◆ **YOUR GOAL**:
According to the passage on preparing E* samples, why was the Theoretical Maximum Density (G_mm) determined for each HMA mixture?

◆ **EXCERPTED PASSAGE**:

4.2.2. Preparation of E* Samples

Preparation of the E* samples took place by compacting two replicates of each mix. The AASHTO T 312 test was followed to compact the samples using the Gyratory Compactor. Cylindrical samples of 170 mm high and 150 mm diameter of 9 ± 0.5% air voids were first produced then trimmed and internally cored to have samples of 150 mm high and 100 mm diameter of 7 ± 0.5% air voids in accordance with AASHTO PP 60-141. Finally, the Theoretical Maximum Density (G_mm) was determined for each HMA mixture using two loose samples to be used for the volumetric calculations. Volumetric properties such as air voids (V_a), the effective binder content (V_beff), the voids in mineral aggregates (VMA), and the voids filled with asphalt (VFA) were determined for each mix, as shown in Table 3. Also, extractions of samples of each mix took place to confirm the mix gradation and the asphalt content, as shown in Table 3.

◆ **PROVIDED RECORDS**:

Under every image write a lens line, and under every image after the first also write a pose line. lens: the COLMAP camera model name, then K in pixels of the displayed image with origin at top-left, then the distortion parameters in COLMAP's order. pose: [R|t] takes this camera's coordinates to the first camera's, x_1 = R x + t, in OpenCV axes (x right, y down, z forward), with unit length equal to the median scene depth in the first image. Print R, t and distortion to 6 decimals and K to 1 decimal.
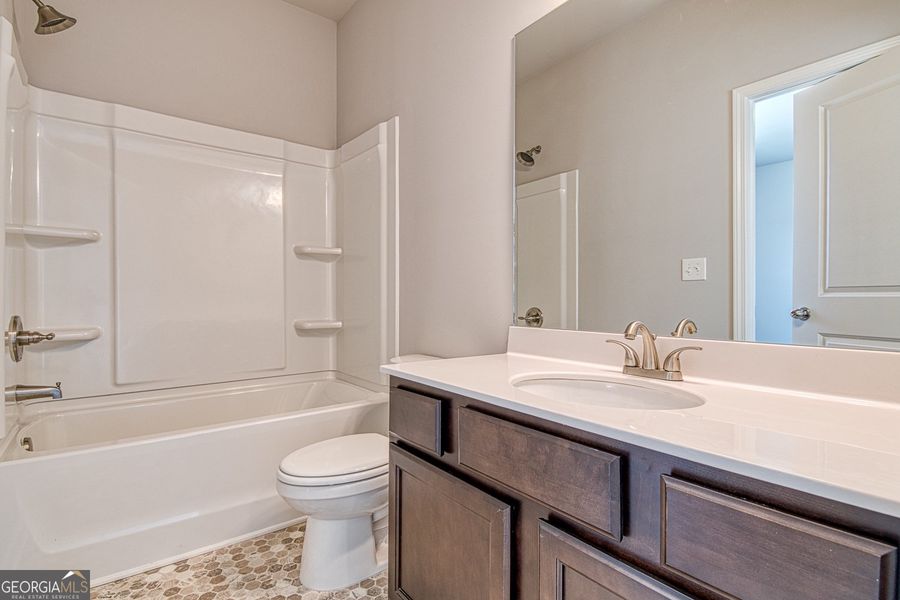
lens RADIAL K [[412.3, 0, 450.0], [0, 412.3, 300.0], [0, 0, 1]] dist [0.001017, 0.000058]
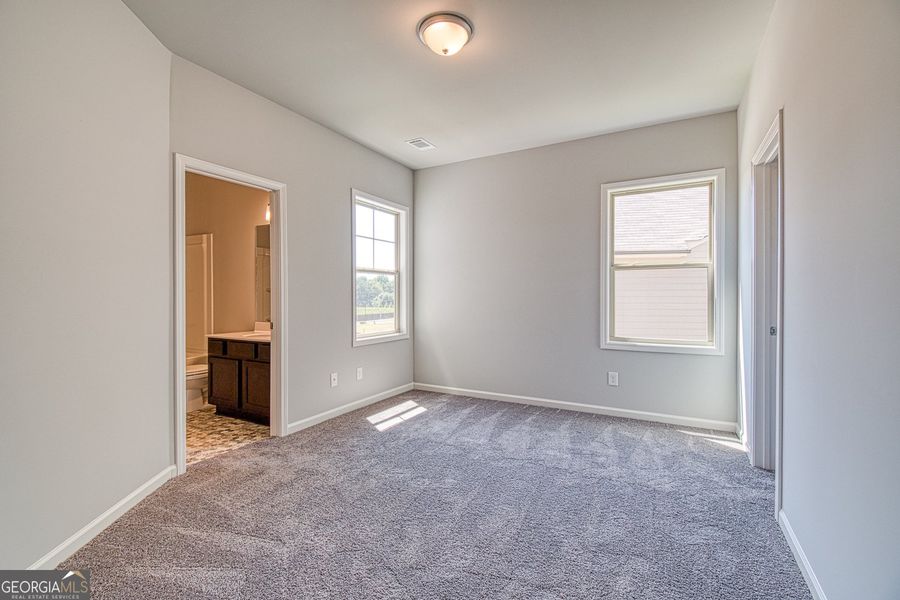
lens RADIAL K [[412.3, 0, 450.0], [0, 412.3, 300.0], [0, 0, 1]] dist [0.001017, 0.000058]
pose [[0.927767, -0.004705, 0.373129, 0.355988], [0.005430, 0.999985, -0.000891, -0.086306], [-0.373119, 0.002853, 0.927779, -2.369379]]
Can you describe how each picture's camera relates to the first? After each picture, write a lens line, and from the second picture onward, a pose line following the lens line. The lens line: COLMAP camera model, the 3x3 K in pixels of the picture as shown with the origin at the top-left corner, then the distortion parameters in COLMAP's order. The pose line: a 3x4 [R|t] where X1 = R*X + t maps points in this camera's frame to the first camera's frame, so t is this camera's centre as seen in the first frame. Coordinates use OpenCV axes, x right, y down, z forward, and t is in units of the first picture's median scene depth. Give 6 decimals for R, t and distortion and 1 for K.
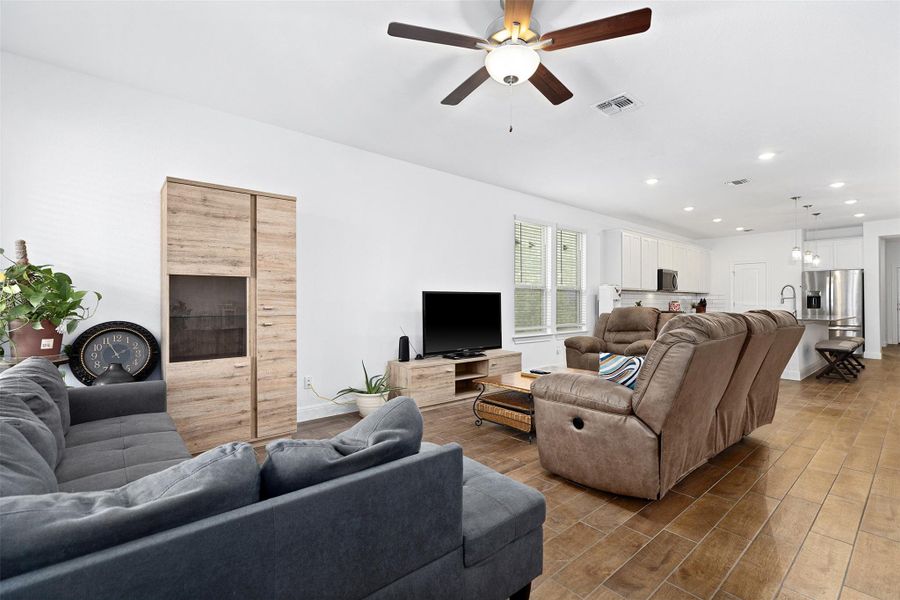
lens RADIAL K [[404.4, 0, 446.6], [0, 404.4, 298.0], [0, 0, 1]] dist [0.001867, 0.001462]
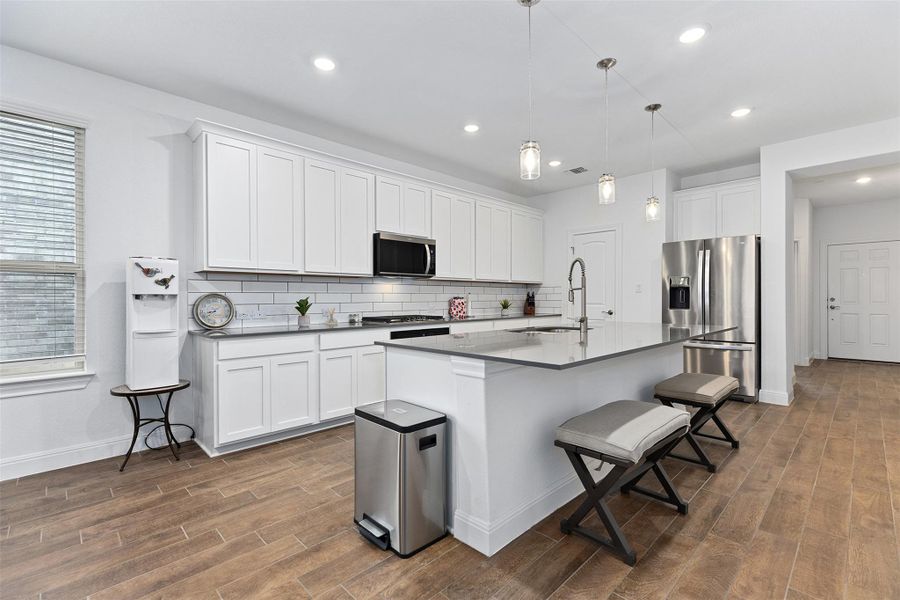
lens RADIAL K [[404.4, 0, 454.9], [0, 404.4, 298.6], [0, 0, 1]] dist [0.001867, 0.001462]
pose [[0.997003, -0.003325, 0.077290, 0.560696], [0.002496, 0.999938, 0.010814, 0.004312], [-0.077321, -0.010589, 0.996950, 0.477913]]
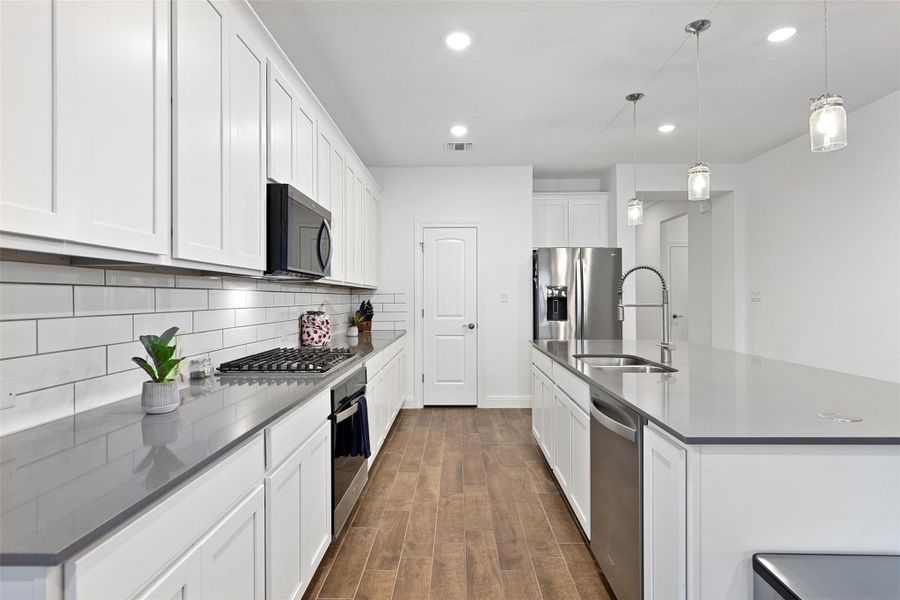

* * *

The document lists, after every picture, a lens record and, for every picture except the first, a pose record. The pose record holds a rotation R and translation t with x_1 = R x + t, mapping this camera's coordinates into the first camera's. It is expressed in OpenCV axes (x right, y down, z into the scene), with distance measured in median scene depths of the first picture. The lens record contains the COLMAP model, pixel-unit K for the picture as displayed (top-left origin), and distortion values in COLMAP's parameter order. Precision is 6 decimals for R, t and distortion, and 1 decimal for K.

◆ **EXPECTED ANSWER**:
The Theoretical Maximum Density (G_mm) was determined for each HMA mixture, using two loose samples, so that it could be used for the volumetric calculations.